The U.S. Environmental Protection Agency (EPA) under the Biden administration awarded $2 billion to a “green energy” nonprofit that appears to have been little more than a means to enrich left-wing activists such as former Democratic candidate Stacey Abrams.
Founded in 2023 as a coalition of nonprofits, corporations, unions, municipalities, and other groups, Power Forward Communities (PFC) bills itself as “the first national program to finance home energy efficiency upgrades at scale, saving Americans thousands of dollars on their utility bills every year.” It says it “will help homeowners, developers, and renters swap outdated, inefficient appliances with more efficient and modernized options, saving money for years ahead and ensuring our kids can grow up with cleaner, pollutant-free air.”
The organization’s website boasts more than 300 member organizations across 46 states but does not detail actual activities. It does have job postings for three open positions and a form for people to sign up for more information.
The Washington Free Beacon reported that the Trump administration’s Department of Government Efficiency (DOGE) project, along with new EPA administrator Lee Zeldin, are raising questions about the $2 billion grant PFC received from the Biden EPA’s National Clean Investment Fund (NCIF), ostensibly for the “affordable decarbonization of homes and apartments throughout the country, with a particular focus on low-income and disadvantaged communities.”

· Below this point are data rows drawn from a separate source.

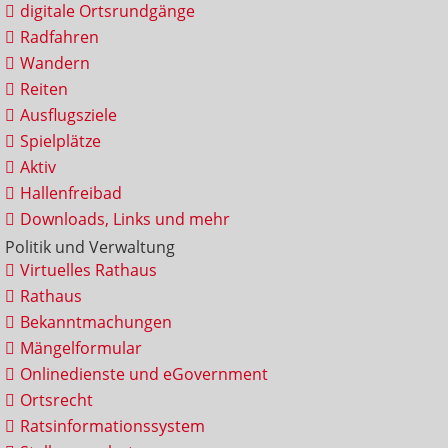
digitale Ortsrundgänge
Radfahren
Wandern
Reiten
Ausflugsziele
Spielplätze
Aktiv
Hallenfreibad
Downloads, Links und mehr
Politik und Verwaltung
Virtuelles Rathaus
Rathaus
Bekanntmachungen
Mängelformular
Onlinedienste und eGovernment
Ortsrecht
Ratsinformationssystem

PFC’s announcement of the grant is the organization’s only press release to date and is alarming given that the organization had somehow reported only $100 in revenue at the end of 2023.
“I made a commitment to members of Congress and to the American people to be a good steward of tax dollars and I’ve wasted no time in keeping my word,” Zeldin said. “When we learned about the Biden administration’s scheme to quickly park $20 billion outside the agency, we suspected that some organizations were created out of thin air just to take advantage of this.” Zeldin previously announced the Biden EPA had deposited the $20 billion in a Citibank account, apparently to make it harder for the next administration to retrieve and review it.

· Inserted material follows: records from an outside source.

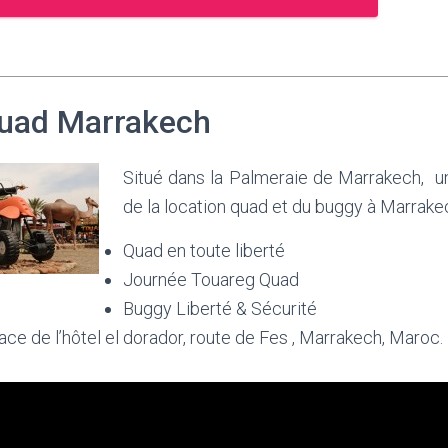
uad Marrakech
Situé dans la Palmeraie de Marrakech, un
de la location quad et du buggy à Marrake
Quad en toute liberté
Journée Touareg Quad
Buggy Liberté & Sécurité
face de l’hôtel el dorador, route de Fes , Marrakech, Maroc.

“As we continue to learn more about where some of this money went, it is even more apparent how far-reaching and widely accepted this waste and abuse has been,” he added. “It’s extremely concerning that an organization that reported just $100 in revenue in 2023 was chosen to receive $2 billion. That’s 20 million times the organization’s reported revenue.”
Daniel Turner, executive director of energy advocacy group Power the Future, told the Beacon that in his opinion “for an organization that has no experience in this, that was literally just established, and had $100 in the bank to receive a $2 billion grant — it doesn’t just fly in the face of common sense, it’s out and out fraud.”
Prominent among PFC’s insiders is Abrams, the former Georgia House minority leader best known for persistent false claims about having the state’s gubernatorial election stolen from her in 2018. Abrams founded two of PFC’s partner organizations (Southern Economic Advancement Project and Fair Count) and serves as lead counsel for a third group (Rewiring America) in the coalition. A longtime advocate of left-wing environmental policies, Abrams is also a member of the national advisory board for advocacy group Climate Power.
DOGE is currently conducting a thorough review of federal executive-branch spending for the Trump administration, efforts that left-wing activists are challenging in court. The official DOGE website currently claims credit for a total estimated savings of $55 billion.